L’histoire
des hommes préhistoriques du Rocher,
Les
premiers hommes qui hantèrent le site constantinois, ont ils
assisté en témoins conscients aux multiples péripéties
de l'épopée géologique des gorges ?
D'après
l'hypothèse de l’anthropologue Arambourg du Muséum
d'histoire naturelle de Paris se basant sur la découverte de
spéroïdes à facettes sur le plateau du Mansourah
en 1945, l'existence des premiers humains habitant le site constantinois
remonterait éventuellement à un million d'années,
c'est à dire à une époque intermédiaire
entre le Quaternaire et le Tertiaire.
Il
s'agirait en l'occurrence d'Australopithécinés, c'est
à dire d'êtres primitifs, hommes singes du type sud africain
dont on croit avoir identifié ici les outils, en attendant
de trouver aussi des ossements.
Le
site supposé habité, des hommes primitifs auraient donc
assisté aux dernières phases de la formation des gorges.

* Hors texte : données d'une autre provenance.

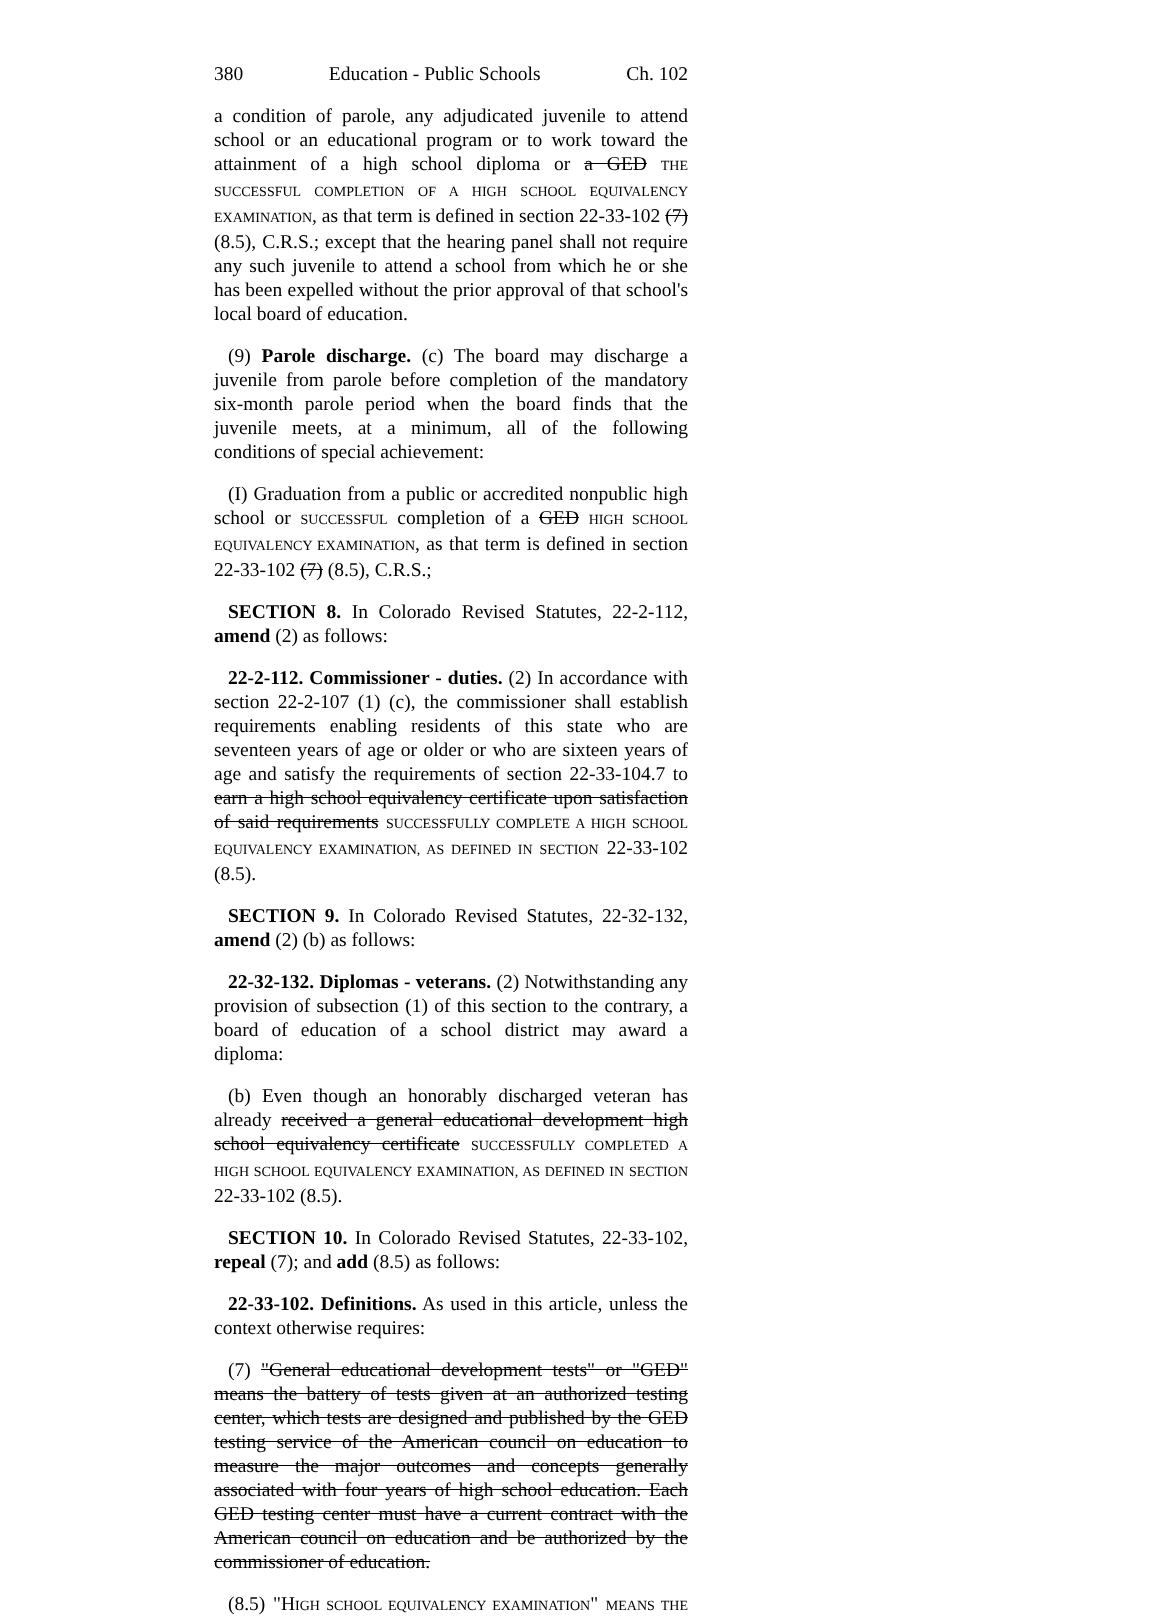380 Education - Public Schools Ch. 102
a condition of parole, any adjudicated juvenile to attend school or an educational program or to work toward the attainment of a high school diploma or a GED THE SUCCESSFUL COMPLETION OF A HIGH SCHOOL EQUIVALENCY EXAMINATION, as that term is defined in section 22-33-102 (7) (8.5), C.R.S.; except that the hearing panel shall not require any such juvenile to attend a school from which he or she has been expelled without the prior approval of that school's local board of education.
(9) Parole discharge. (c) The board may discharge a juvenile from parole before completion of the mandatory six-month parole period when the board finds that the juvenile meets, at a minimum, all of the following conditions of special achievement:
(I) Graduation from a public or accredited nonpublic high school or SUCCESSFUL completion of a GED HIGH SCHOOL EQUIVALENCY EXAMINATION, as that term is defined in section 22-33-102 (7) (8.5), C.R.S.;
SECTION 8. In Colorado Revised Statutes, 22-2-112, amend (2) as follows:
22-2-112. Commissioner - duties. (2) In accordance with section 22-2-107 (1) (c), the commissioner shall establish requirements enabling residents of this state who are seventeen years of age or older or who are sixteen years of age and satisfy the requirements of section 22-33-104.7 to earn a high school equivalency certificate upon satisfaction of said requirements SUCCESSFULLY COMPLETE A HIGH SCHOOL EQUIVALENCY EXAMINATION, AS DEFINED IN SECTION 22-33-102 (8.5).
SECTION 9. In Colorado Revised Statutes, 22-32-132, amend (2) (b) as follows:
22-32-132. Diplomas - veterans. (2) Notwithstanding any provision of subsection (1) of this section to the contrary, a board of education of a school district may award a diploma:
(b) Even though an honorably discharged veteran has already received a general educational development high school equivalency certificate SUCCESSFULLY COMPLETED A HIGH SCHOOL EQUIVALENCY EXAMINATION, AS DEFINED IN SECTION 22-33-102 (8.5).
SECTION 10. In Colorado Revised Statutes, 22-33-102, repeal (7); and add (8.5) as follows:
22-33-102. Definitions. As used in this article, unless the context otherwise requires:
(7) "General educational development tests" or "GED" means the battery of tests given at an authorized testing center, which tests are designed and published by the GED testing service of the American council on education to measure the major outcomes and concepts generally associated with four years of high school education. Each GED testing center must have a current contract with the American council on education and be authorized by the commissioner of education.
(8.5) "HIGH SCHOOL EQUIVALENCY EXAMINATION" MEANS THE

De temps en temps ils ont pu voir et surtout entendre d'énormes
quartiers de roc décollés par des pluies diluviennes
rouler ou tomber dans l'abîme avec un fracas qui devait terrifier
hommes et animaux gîtant dans les parages.
Les
Australopithécinés ou leurs descendants ont pu aussi
assister au grand cataclysme final, c'est à dire à l'effondrement
de l'orifice nord des gorges au delà du pont de roche naturel,
seul vestige resté debout avec une falaise jaillissant à
la verticale, par endroit même en surplomb, jusqu’à
plus de 200 mètres. Cet à pic, à peine entamé
par l'érosion atteste à la fois l'importance et le caractère
relativement récent de cet événement terminal.

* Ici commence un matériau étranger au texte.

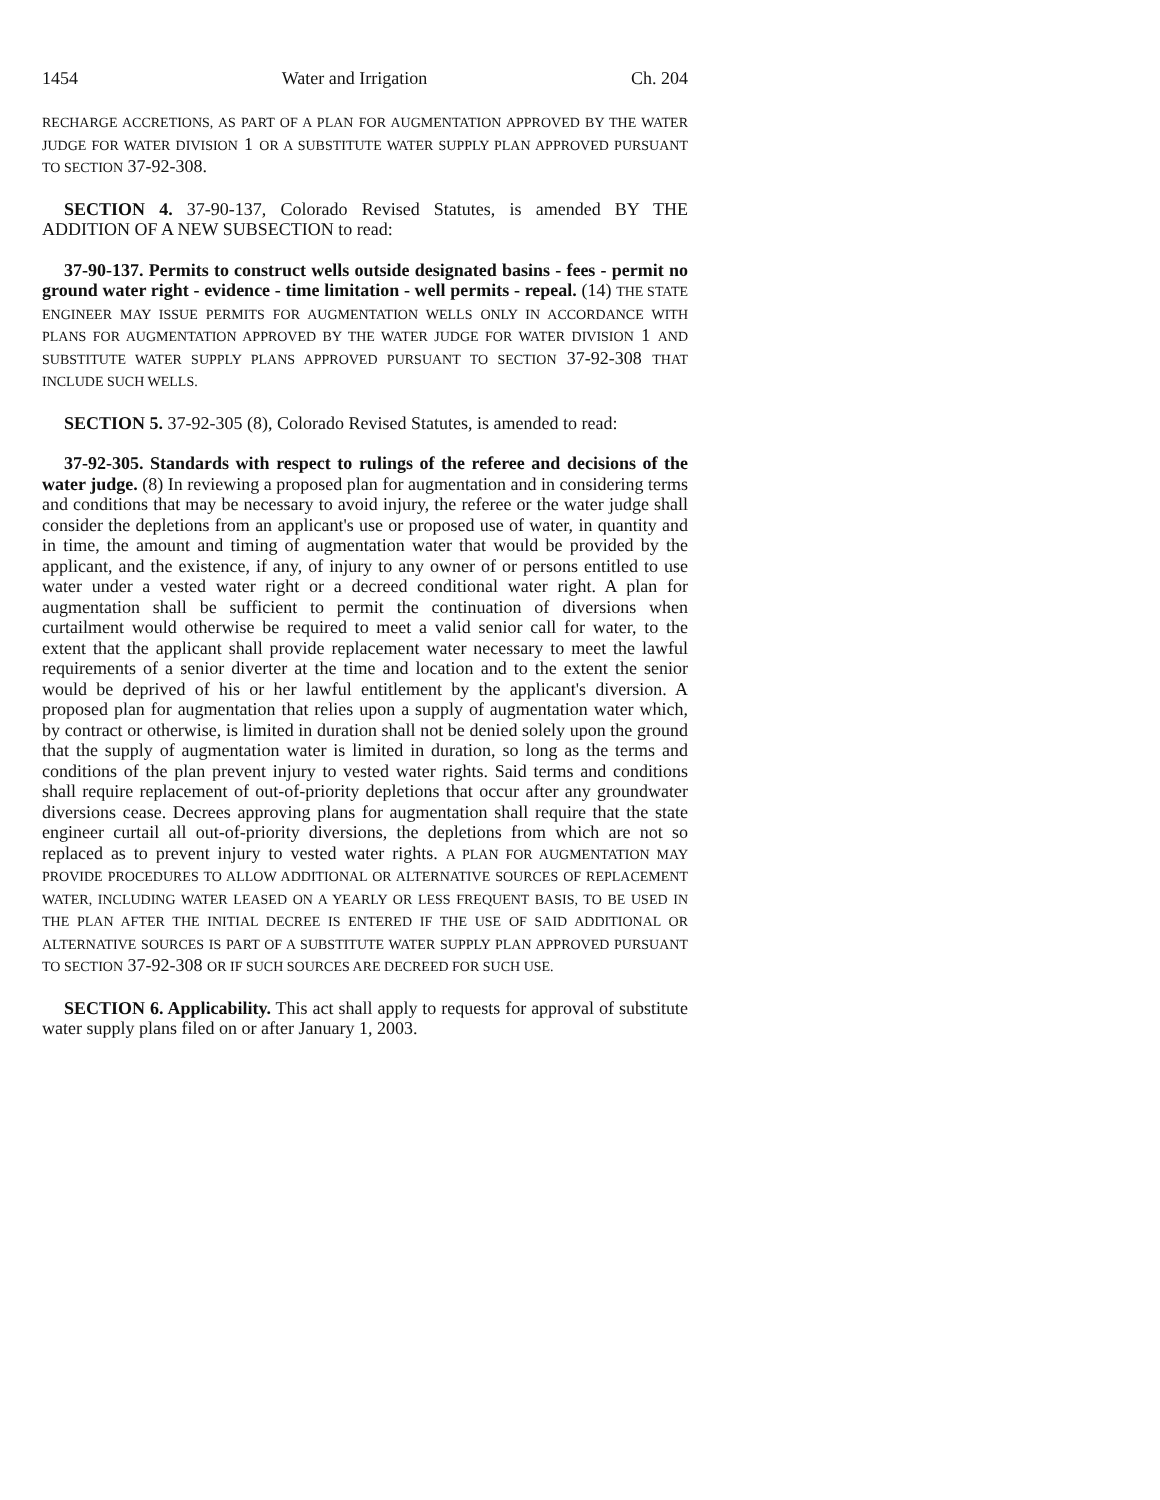1454 Water and Irrigation Ch. 204
RECHARGE ACCRETIONS, AS PART OF A PLAN FOR AUGMENTATION APPROVED BY THE WATER JUDGE FOR WATER DIVISION 1 OR A SUBSTITUTE WATER SUPPLY PLAN APPROVED PURSUANT TO SECTION 37-92-308.
SECTION 4. 37-90-137, Colorado Revised Statutes, is amended BY THE ADDITION OF A NEW SUBSECTION to read:
37-90-137. Permits to construct wells outside designated basins - fees - permit no ground water right - evidence - time limitation - well permits - repeal. (14) THE STATE ENGINEER MAY ISSUE PERMITS FOR AUGMENTATION WELLS ONLY IN ACCORDANCE WITH PLANS FOR AUGMENTATION APPROVED BY THE WATER JUDGE FOR WATER DIVISION 1 AND SUBSTITUTE WATER SUPPLY PLANS APPROVED PURSUANT TO SECTION 37-92-308 THAT INCLUDE SUCH WELLS.
SECTION 5. 37-92-305 (8), Colorado Revised Statutes, is amended to read:
37-92-305. Standards with respect to rulings of the referee and decisions of the water judge. (8) In reviewing a proposed plan for augmentation and in considering terms and conditions that may be necessary to avoid injury, the referee or the water judge shall consider the depletions from an applicant's use or proposed use of water, in quantity and in time, the amount and timing of augmentation water that would be provided by the applicant, and the existence, if any, of injury to any owner of or persons entitled to use water under a vested water right or a decreed conditional water right. A plan for augmentation shall be sufficient to permit the continuation of diversions when curtailment would otherwise be required to meet a valid senior call for water, to the extent that the applicant shall provide replacement water necessary to meet the lawful requirements of a senior diverter at the time and location and to the extent the senior would be deprived of his or her lawful entitlement by the applicant's diversion. A proposed plan for augmentation that relies upon a supply of augmentation water which, by contract or otherwise, is limited in duration shall not be denied solely upon the ground that the supply of augmentation water is limited in duration, so long as the terms and conditions of the plan prevent injury to vested water rights. Said terms and conditions shall require replacement of out-of-priority depletions that occur after any groundwater diversions cease. Decrees approving plans for augmentation shall require that the state engineer curtail all out-of-priority diversions, the depletions from which are not so replaced as to prevent injury to vested water rights. A PLAN FOR AUGMENTATION MAY PROVIDE PROCEDURES TO ALLOW ADDITIONAL OR ALTERNATIVE SOURCES OF REPLACEMENT WATER, INCLUDING WATER LEASED ON A YEARLY OR LESS FREQUENT BASIS, TO BE USED IN THE PLAN AFTER THE INITIAL DECREE IS ENTERED IF THE USE OF SAID ADDITIONAL OR ALTERNATIVE SOURCES IS PART OF A SUBSTITUTE WATER SUPPLY PLAN APPROVED PURSUANT TO SECTION 37-92-308 OR IF SUCH SOURCES ARE DECREED FOR SUCH USE.
SECTION 6. Applicability. This act shall apply to requests for approval of substitute water supply plans filed on or after January 1, 2003.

Malgré les sondages opérés par M. Debruge, postier
et archéologue amateur infatigable, l'on n'a, jusqu'à
présent, fait aucune trouvaille d'objets préhistoriques
à l'intérieur des gorges, bien que les cavernes habitables
n'y manquassent point.
Deux
de celles ci étaient encore tout récemment occupées
par des troglodytes modernes (déjà mentionnés)
sur le palier Médersa Dépêche de Constantine.

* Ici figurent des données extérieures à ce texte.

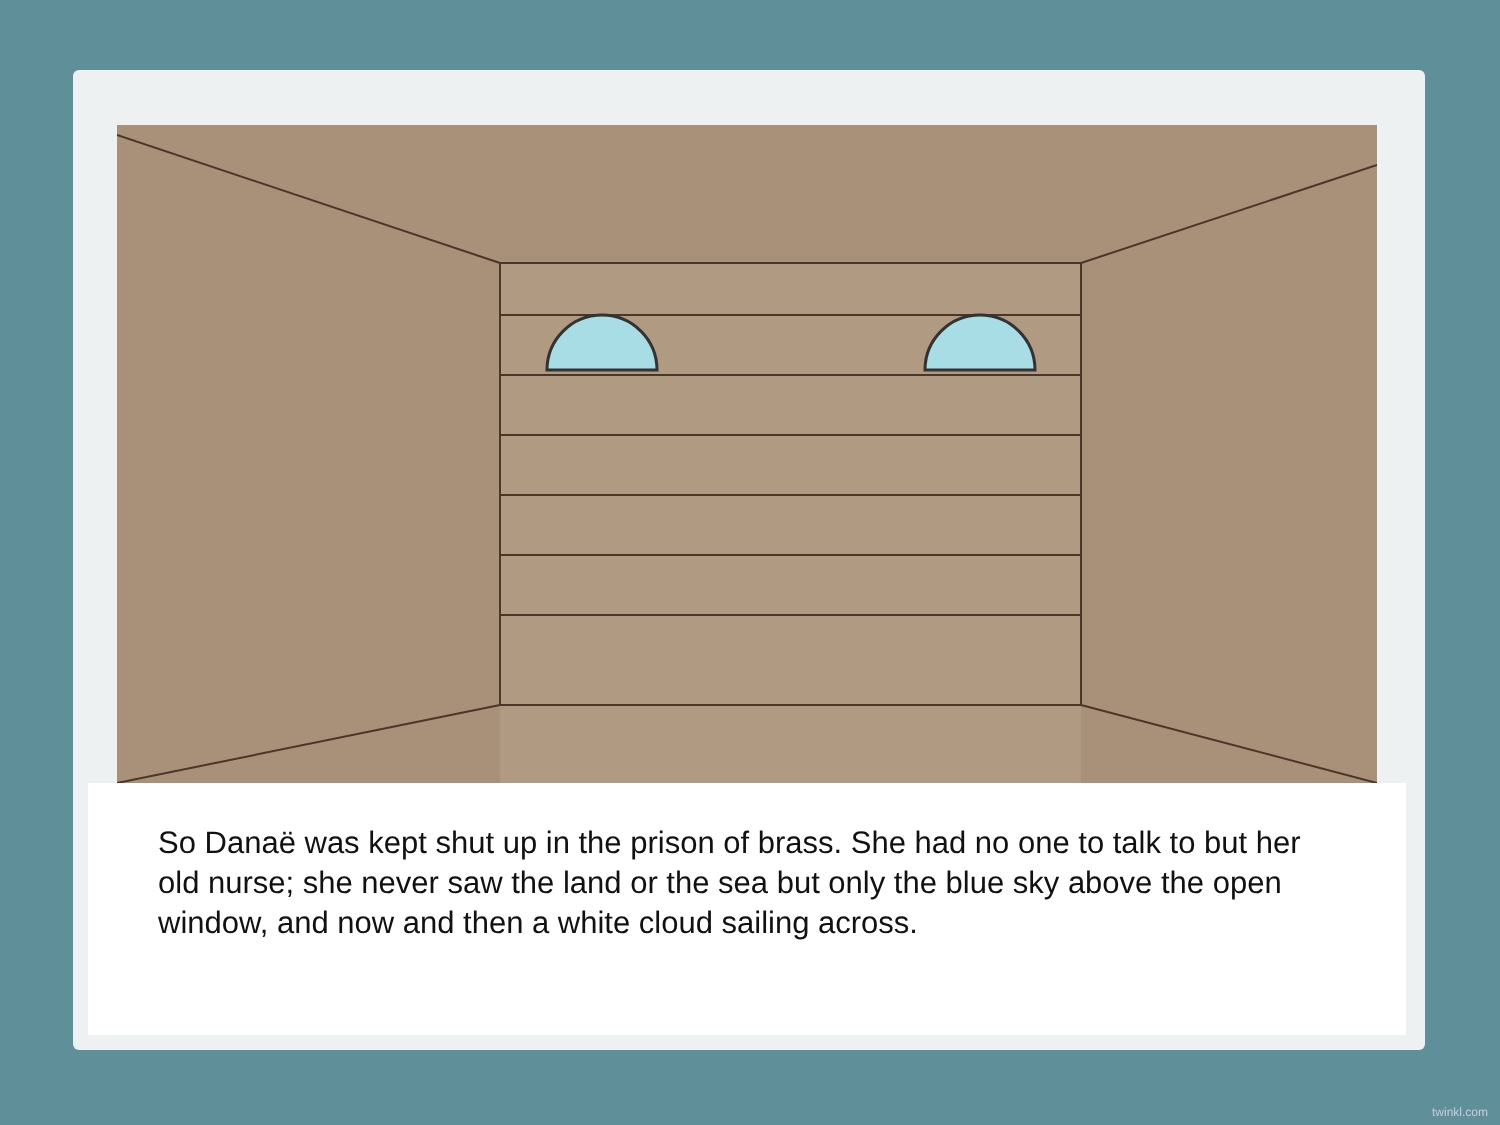So Danaë was kept shut up in the prison of brass. She had no one to talk to but her old nurse; she never saw the land or the sea but only the blue sky above the open window, and now and then a white cloud sailing across.
twinkl.com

Mais à l'époque préhistorique, de multiples dangers
y rendaient tout habitat impossible, dangers menaçant aussi
bien d'en haut que d'en bas : voûtes et falaises s'éboulant,
crues du torrent parfois subites et toujours à craindre.
L'on
y entendait aussi la voix des esprits du fleuve qui bouillonnait furieusement
autour des rocs obstruant le passage. Le mugissement des eaux, amplifié
comme le bruit du tonnerre par la sonorité des voûtes,
devait glacer de terreur l'âme des primitifs totalement dominée
par les superstitions et les phobies d'un instinct encore fruste et
à peine dégagé de l'animalité.
Durant
cette première époque préhistorique fort longue,
les hommes ne semblent avoir été que peu sédentaires,
car, vivant de cueillette et surtout de chasse, ils devaient se déplacer
constamment pour suivre le gibier.
Ce
n'est donc que beaucoup plus tard, c'est à dire au Paléolithique
supérieur (45.000 ? avant notre ère) que des habitations
permanentes furent aménagées dans les grottes du Mouflon
et de l'Ours situées au pied du versant nord de Sidi M'Cid
sur un petit plateau qui, avec ses abrupts, constituait une sorte
de forteresse naturelle.
Les
trouvailles provenant des fouilles opérées par M. Debruge
dans ces grottes emplissent les vitrines de la salle préhistorique
du musée de la ville. Le feu allait être la conquête
essentielle de ces premiers habitants à demi sédentaires
du site constantinois.
Ce
n'est qu'à l'époque capsienne (d'environ 14000 9000
avant notre ère) que les gorges du Rhumel elles aussi abritèrent
des habitants permanents dans la Grotte des Pigeons située
près de l'ascenseur actuel sous le « Boulevard de l'Abîme
». Cet abri, fort bien situé et facile à défendre,
a cependant vraisemblablement servi déjà de poste de
guet et de refuge aux habitants s'abritant dans les grottes du Mouflon
et de l'Ours.
Essayons
d'imaginer dans son cadre, grandiose la vie de ces premiers habitants
nichant dans l'orifice nord des gorges, c'est à dire, dans
la grotte des Pigeons :
Imposante
et trapue, la masse du Rocher émerge d'une féerie de
végétation tropicale où se pourchassent ours,
mouflons, buffles, lions, bovidés aux cornes géantes,
zèbres, hyènes et antilopes. L’exubérance
folle des frondaisons cimentées de lianes abrite aussi la gent
agile et criaillante des singes qui disputent les graines et les fruits
les plus savoureux à des oiseaux au plumage rutilant.
La
nature dans sa solennelle et grandiose sauvagerie est souveraine et
la grande voix de la cascade du Rhumel dévore les mille bruits
de la forêt vierge et jusqu' aux stridents gloussements de la
famille d'hippopotames qui barbotent dans la nappe d'eau au pied de
la cascade.
De
temps en temps un déluge de pluie chaude s'abat du haut des
falaises, et, sous l'action du soleil toujours vainqueur, la forêt
exhale des nuées de vapeurs diaprés d'arcs en ciel mouvants.
Les
troglodytes de la Grotte des Pigeons étaient des gaillards
trapus et solidement charpentés, avec la mâchoire forte
et la peau foncée d'un type avoisinant le négroïde.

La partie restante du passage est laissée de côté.